Okay. So there is a subcontractor who is putting someone to work with that $46k. That's nice, but it is a job which may not last. Like down here when they were building that nice pretty new bridge over the river, those jobs paid well and those people hustled like crazy. They did a great job.

But now it's finished. So where do all those people now go? If there's not another project of similar magnitude, they get laid off. They now collect unemployment, move to other cities to try to find jobs, you name it.

That is the basic flaw of flinging government money at a problem like unemployment: it doesn't last unless the bureacracy becomes entrenched and that begins sucking taxpayer dollars for something that doesn't necessarily provide a constant return. That's why Governor Argentina down here tried to not accept the stimulus money, it sunsets in two years unless the Feds renew it (not bloody likely) or state taxes go up to support the jobs artificially created by this poorly designed stimulus. Meaning it's a temporary Band Aid, or if it gets extended it becomes another entitlement which boots us a bit closer to socialism.

So as I said, once that $46k per job is gone, now what? Where is the constant job creation? It's certainly not in the public sector, there are only so many roads etc to be built. It's better to let the people keep more of their own money which then becomes disposable income which is what really drives the creation of jobs.

HiTempguy
HiTempguy HalfDork
11/7/10 11:29 a.m.
Jensenman wrote: So as I said, once that $46k per job is gone, now what? Where is the constant job creation? It's certainly not in the public sector, there are only so many roads etc to be built. It's better to let the people keep more of their own money which then becomes disposable income which is what really drives the creation of jobs.
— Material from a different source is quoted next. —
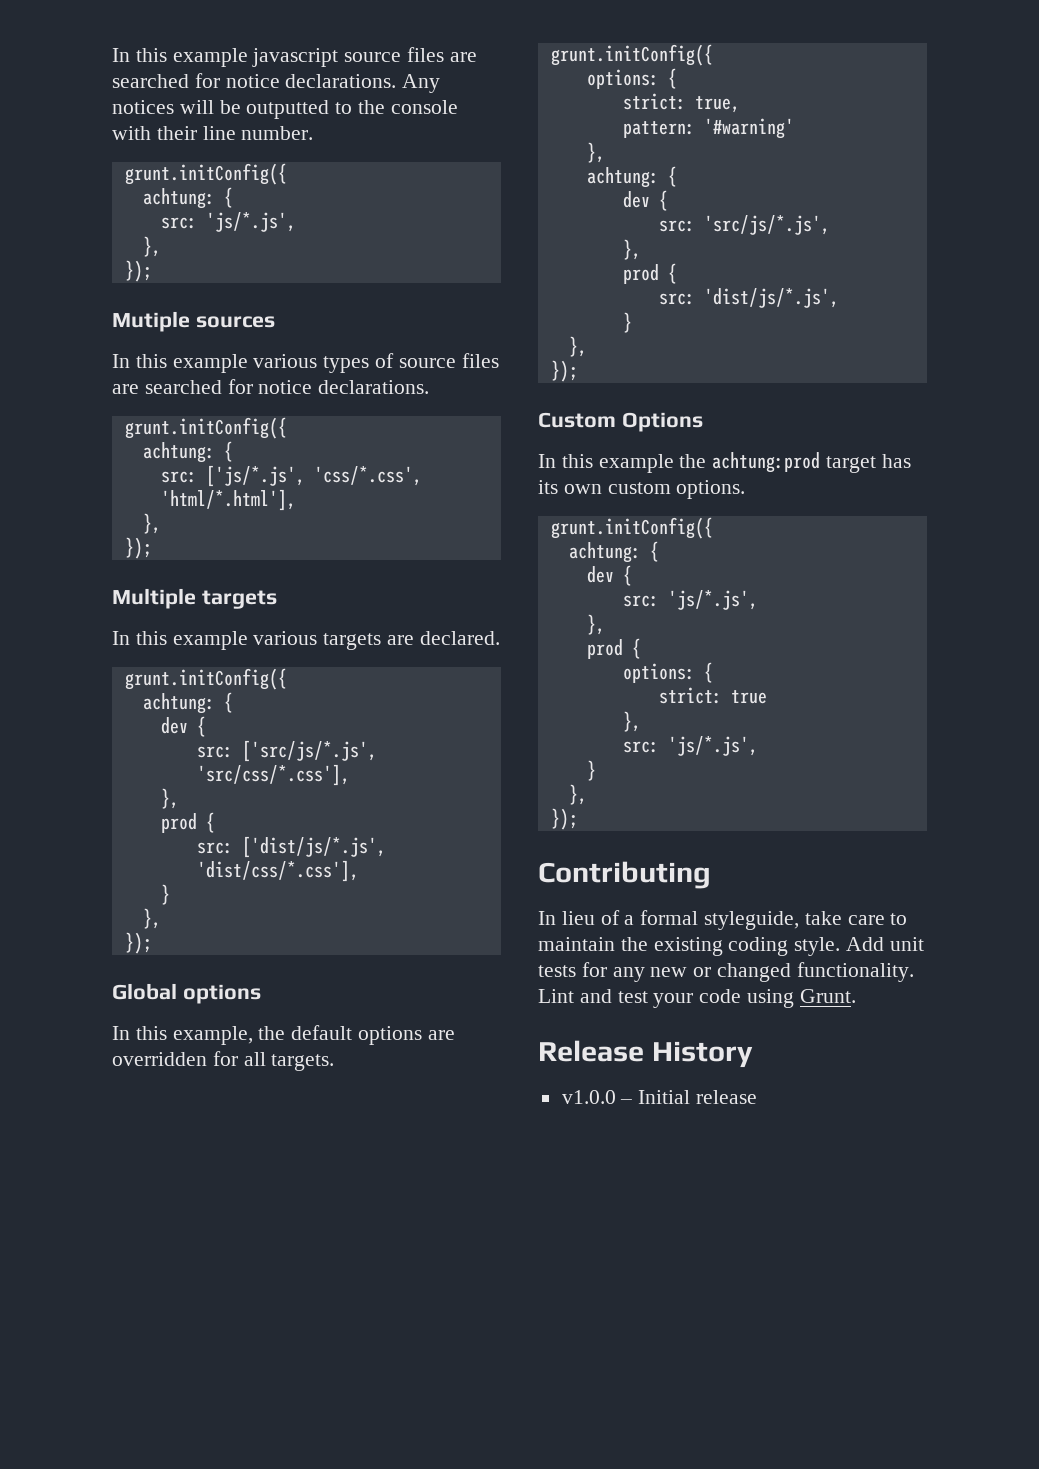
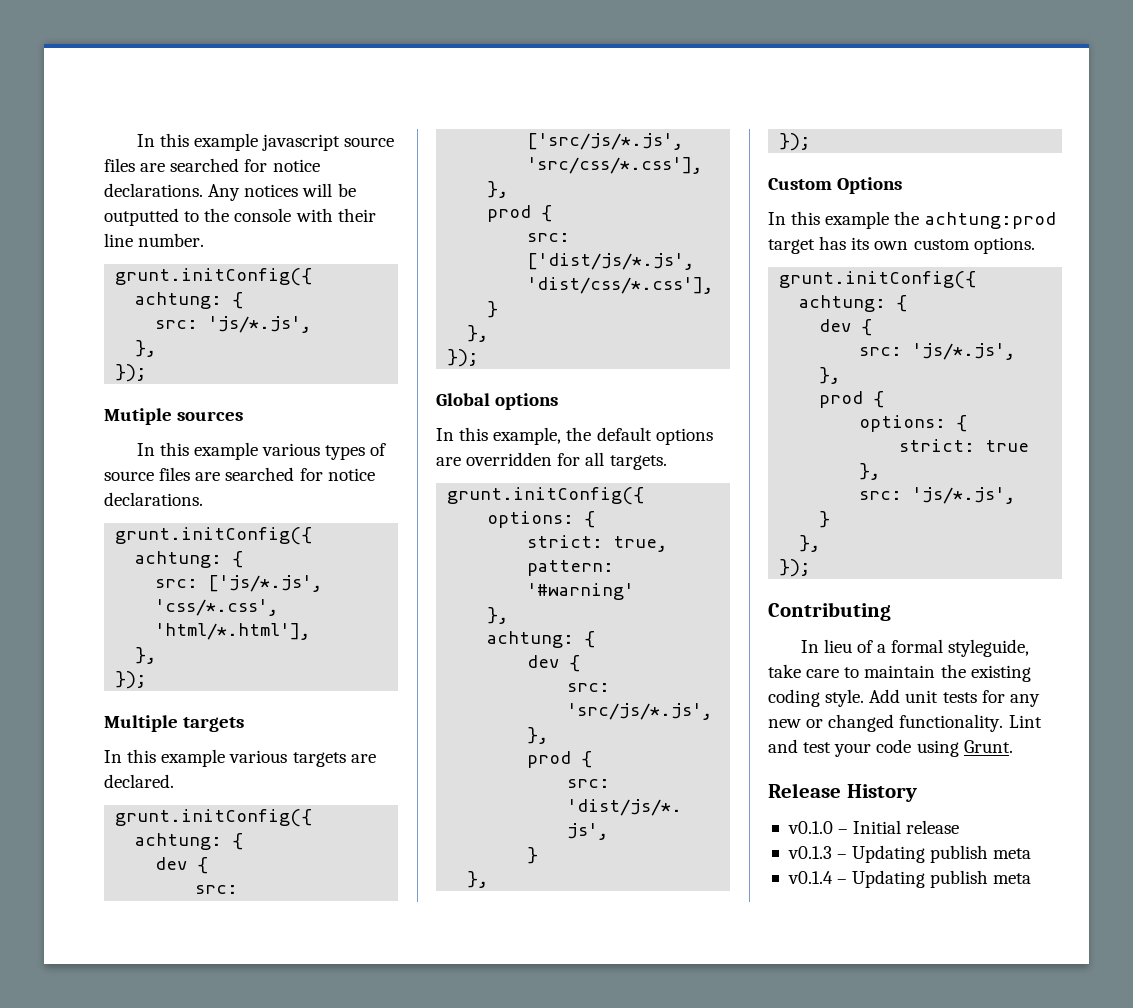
[561,1090,616,1104] v1.0.0 -> [787,821,833,834] v0.1.0
(758, 1097) none -> [787,845,1032,863] [787,870,1032,888] // v0.1.3 – Updating publish meta // v0.1.4 – Updating publish meta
Wouldn't it be cool if everyone that paid taxes just received a cheque instead of bailing out companies? I wonder what that would have done...

Edit- I would also like to point out that this thread started about health care, just so everyone remembers.

Jensenman
Jensenman SuperDork
11/7/10 3:45 p.m.

Why, yes. Yes, it did. And I got sorta smacked upside the head for pointing that out (check the top of this page).

TRoglodyte
TRoglodyte HalfDork
5/30/11 9:51 p.m.

AAAAAAAAAAAAAnd canoe, for your elightenment and entertainment.